|
March 10, 2009
Eric Tabuchi's work---26 Abandoned Gasoline stations ---is a representation of abandoned, rusting, toxic-leaking architectural ruins that blight the landscape and roadscapes of France. Tabuchi photographed these abandoned gasoline stations between 2002 and 2008 in a flat, objective style, showing them just as plainly as they exist.
The pictures signify the decline of an auto civilization based on cheap petrol.
Eric Tabouchi, Station #11, from the series 26 Abandoned Gasoline stations, circa 2002-2008
The art photography reference is to Twentysix Gasoline Stations, one of the first American artist books, by the pop artist Ed Ruscha. The book was a small paperback containing pictures of gas stations dotting U.S. Route 40, the road between Oklahoma City, where the artist grew up, and Los Angeles, where he lived and worked in the 1960s. It had minimal text and was arranged so that the reader's progress through its pages is similar to a traveler's journey from Los Angeles to Oklahoma City and back.

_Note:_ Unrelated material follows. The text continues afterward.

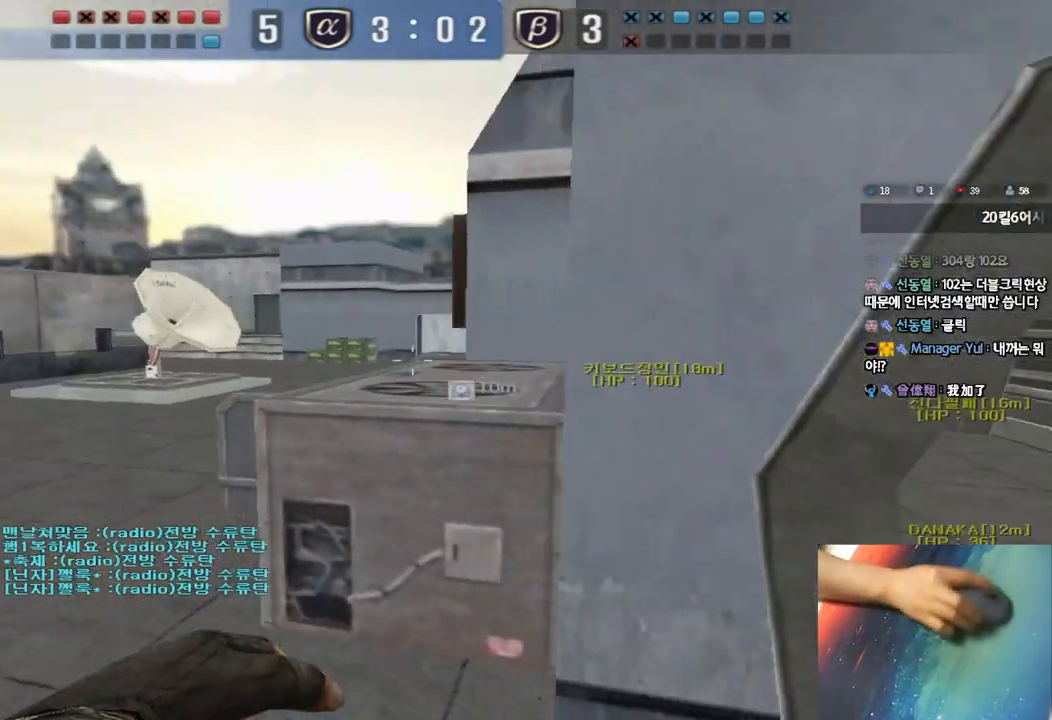
{"keys": [], "events": [[167, "w", "down"], [417, "space", "down"], [433, "w", "up"], [500, "space", "up"]]}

Ruscha's book was the Pop-Minimalist vision of the Road. Jack Kerouac had written about the ecstatic, beatnik Road. Ken Kesey and Neal Cassady had written about the acid-hippie Road. Ruscha had photographed the road through realms of absence - that exquisite, iterative progress through the domain of names and places, through vacant landscapes of windblown, ephemeral architectural language.
Photography books have become a natural extension to the photographic process, and are shaping the future of photography as we know it. Long gone are the days where only professional and internationally renowned photographers could publish their work. With print on demand technologies, all photographers can create bound collections of their work, while retaining full control of the creative process – forever changing the face of publishing.
|
Ruscha's Twentysix Gasoline Stations was a playful and cryptic visual combination of architecture and landscape, as well as his ability to "look at" what most of us "look through" on the road.